In single‑clock mode, a timing controller is generated when multiple rates are present in the model to provide clock‑enable signals with the required rate and phase. In mult-rate, multi-clock mode each rate maps to a seperate clock signal; timing controller is optimized where possible.
Please share a sample model for additional support specific to your usecase.
If your question is about automatic insertion of AsyncFIFO here is our roadmap...
  • Async HDL FIFO block for AMD devices is part of the official roadmap in the near term. Roadmap includes: Automatically instantiating CDC Macros for async FIFO; Future generic dual‑rate / dual‑port RAM approach for a reusable async FIFO
  • Async FIFO features appear in multiple phases: Phase 1: AMD‑focused async FIFO; Phase 2: Generic async FIFO + DRDPRAM improvements and more automation in the subsequent releases.
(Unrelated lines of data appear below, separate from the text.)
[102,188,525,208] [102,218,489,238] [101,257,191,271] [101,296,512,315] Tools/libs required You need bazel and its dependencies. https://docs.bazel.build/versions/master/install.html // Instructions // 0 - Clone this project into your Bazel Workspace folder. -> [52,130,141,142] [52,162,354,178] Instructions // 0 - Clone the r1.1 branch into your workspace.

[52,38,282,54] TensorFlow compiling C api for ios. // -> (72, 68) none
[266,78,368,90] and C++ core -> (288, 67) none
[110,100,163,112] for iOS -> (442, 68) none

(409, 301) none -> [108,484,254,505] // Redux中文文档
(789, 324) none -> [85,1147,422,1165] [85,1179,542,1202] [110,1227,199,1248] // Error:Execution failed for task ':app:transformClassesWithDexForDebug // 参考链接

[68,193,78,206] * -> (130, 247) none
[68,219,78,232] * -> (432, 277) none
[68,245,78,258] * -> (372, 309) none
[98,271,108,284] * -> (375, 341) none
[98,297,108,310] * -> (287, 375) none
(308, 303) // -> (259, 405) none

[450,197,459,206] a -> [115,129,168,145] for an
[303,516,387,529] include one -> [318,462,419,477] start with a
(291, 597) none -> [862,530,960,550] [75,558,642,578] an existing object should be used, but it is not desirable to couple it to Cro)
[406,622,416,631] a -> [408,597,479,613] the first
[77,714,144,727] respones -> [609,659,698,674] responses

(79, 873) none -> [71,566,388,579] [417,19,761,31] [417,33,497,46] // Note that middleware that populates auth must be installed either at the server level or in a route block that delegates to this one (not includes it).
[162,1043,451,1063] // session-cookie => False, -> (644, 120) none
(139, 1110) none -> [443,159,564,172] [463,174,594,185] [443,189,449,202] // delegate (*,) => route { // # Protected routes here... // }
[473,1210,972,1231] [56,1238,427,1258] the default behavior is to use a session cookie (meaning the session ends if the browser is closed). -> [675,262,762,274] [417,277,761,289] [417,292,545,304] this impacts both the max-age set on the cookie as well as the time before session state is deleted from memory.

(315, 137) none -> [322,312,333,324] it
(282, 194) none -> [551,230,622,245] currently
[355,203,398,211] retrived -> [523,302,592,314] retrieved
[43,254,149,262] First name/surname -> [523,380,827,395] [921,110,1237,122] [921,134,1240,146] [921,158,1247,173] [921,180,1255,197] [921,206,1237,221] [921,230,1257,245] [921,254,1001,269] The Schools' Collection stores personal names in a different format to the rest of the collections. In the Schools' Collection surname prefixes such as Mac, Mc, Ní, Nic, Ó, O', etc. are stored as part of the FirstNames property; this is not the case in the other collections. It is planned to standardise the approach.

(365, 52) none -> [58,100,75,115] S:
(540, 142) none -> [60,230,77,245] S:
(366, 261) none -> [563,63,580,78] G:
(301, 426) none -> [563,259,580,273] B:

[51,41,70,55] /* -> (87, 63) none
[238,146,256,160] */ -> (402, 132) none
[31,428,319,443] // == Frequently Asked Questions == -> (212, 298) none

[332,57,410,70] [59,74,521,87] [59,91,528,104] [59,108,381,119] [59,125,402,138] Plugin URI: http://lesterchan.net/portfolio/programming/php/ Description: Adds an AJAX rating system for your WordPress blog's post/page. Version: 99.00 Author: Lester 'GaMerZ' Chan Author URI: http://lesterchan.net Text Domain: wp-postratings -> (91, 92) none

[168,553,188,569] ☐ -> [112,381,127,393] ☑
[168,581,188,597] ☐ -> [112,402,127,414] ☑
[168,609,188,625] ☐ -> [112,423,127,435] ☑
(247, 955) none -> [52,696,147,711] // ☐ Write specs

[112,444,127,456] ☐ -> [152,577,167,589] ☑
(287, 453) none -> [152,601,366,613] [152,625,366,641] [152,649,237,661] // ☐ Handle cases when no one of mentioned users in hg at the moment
We will provide examples and demonstrations targeting multi‑clock designs when this is delivered. Please contact technical support for additional roadmap questions.
  1 Comment
John
John 17 minutes ago
Instead of a rate transition block, it seems like I would be better off using a delay block with enable port. For example, if a sensor is sending data every 1 us and a control loop needs the data every 100 us. I can create a signal that will pulse the enable line of the delay block every 100 us. This sounds similar to what you described in single-clock mode with a timing controller generating the clock enable signals. However, when I attempt to synthesize this design, the number of LABs required greatly increases. If I use delay blocks though, the number of LABs used is a lot less.